The NFLPA plans to ask the players on all 32 clubs to vote to authorize decertification when NFLPA executive director DeMaurice Smith visits each club on his annual fall tour of locker rooms, sources said. New Orleans Saints players have already voted to authorize decertification at their union meeting last week, a source said.

“We have started to hand out voting cards to players authorizing us pursuant to the CBA to take action with respect to the NFLPA’s bargaining status prior to the CBA’s expiration on March 3, 2011,” states a letter sent to players and obtained by SportsBusiness Journal. “The cards will allow us to maximize the protection of your interests and rights when the CBA expires.”

If the NFLPA were to decertify, it would, in effect, operate as a trade organization but cease to be a union. If the league then tried to lock out players, the NFLPA could sue the NFL under U.S. antitrust laws and contend the league was conducting a group boycott, which is illegal. It could not sue the NFL if it remained a union with collective-bargaining authority for its members, under the labor exemption to antitrust law.

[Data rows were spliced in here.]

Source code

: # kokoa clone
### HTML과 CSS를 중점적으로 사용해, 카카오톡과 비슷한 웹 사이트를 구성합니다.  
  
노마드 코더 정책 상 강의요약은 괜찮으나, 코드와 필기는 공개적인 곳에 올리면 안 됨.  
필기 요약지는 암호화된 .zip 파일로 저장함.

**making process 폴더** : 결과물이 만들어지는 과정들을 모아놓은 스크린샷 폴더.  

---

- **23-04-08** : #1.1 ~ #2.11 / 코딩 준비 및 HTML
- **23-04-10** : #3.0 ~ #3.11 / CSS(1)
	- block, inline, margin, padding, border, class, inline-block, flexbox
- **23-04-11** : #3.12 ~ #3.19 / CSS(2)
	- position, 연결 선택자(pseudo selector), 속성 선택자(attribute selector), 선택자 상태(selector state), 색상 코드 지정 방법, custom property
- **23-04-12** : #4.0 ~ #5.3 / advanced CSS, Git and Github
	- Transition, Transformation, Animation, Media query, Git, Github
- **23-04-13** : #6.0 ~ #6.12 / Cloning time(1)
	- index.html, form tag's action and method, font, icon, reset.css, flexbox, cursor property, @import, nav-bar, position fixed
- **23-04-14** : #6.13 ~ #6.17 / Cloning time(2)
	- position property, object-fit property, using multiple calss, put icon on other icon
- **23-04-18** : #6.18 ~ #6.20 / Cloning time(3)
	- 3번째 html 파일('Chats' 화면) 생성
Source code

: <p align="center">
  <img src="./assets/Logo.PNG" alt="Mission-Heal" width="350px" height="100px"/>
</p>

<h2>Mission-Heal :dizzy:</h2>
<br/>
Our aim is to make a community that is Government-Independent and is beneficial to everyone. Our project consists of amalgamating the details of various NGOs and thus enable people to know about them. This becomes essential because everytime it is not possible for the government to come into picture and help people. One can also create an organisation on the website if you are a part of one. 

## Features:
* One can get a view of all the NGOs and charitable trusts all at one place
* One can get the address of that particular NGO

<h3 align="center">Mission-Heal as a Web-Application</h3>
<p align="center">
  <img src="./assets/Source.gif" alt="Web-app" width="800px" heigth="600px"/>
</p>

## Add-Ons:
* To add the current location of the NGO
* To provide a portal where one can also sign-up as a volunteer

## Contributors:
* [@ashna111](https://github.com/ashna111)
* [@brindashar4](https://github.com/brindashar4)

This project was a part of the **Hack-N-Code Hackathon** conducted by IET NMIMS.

The letter says decertification “does two things for us: First, it gives a very firm deadline to the NFL to reach a new CBA with us before the current one expires, and before we end our status as a union. Second, it allows us to file an antitrust challenge against the lockout they are likely to impose the day after expiration

If the union were to try to decertify, the league would likely sue the NFLPA, challenging the decertification as a “sham” and saying the NFLPA was still acting as a union but only filing to gain access to the antitrust laws. A source close to the league has told SportsBusiness Journal in the past that the NFL would have a strong case, because the NFLPA decertified in 1989, only to become a union again in 1993, after it won a jury trial in the Reggie White v. NFL case.

But the union has long contended that it has the right to decertify under the White settlement. That settlement was the basis for the current CBA, which was first agreed to in 1993 and has been extended several times.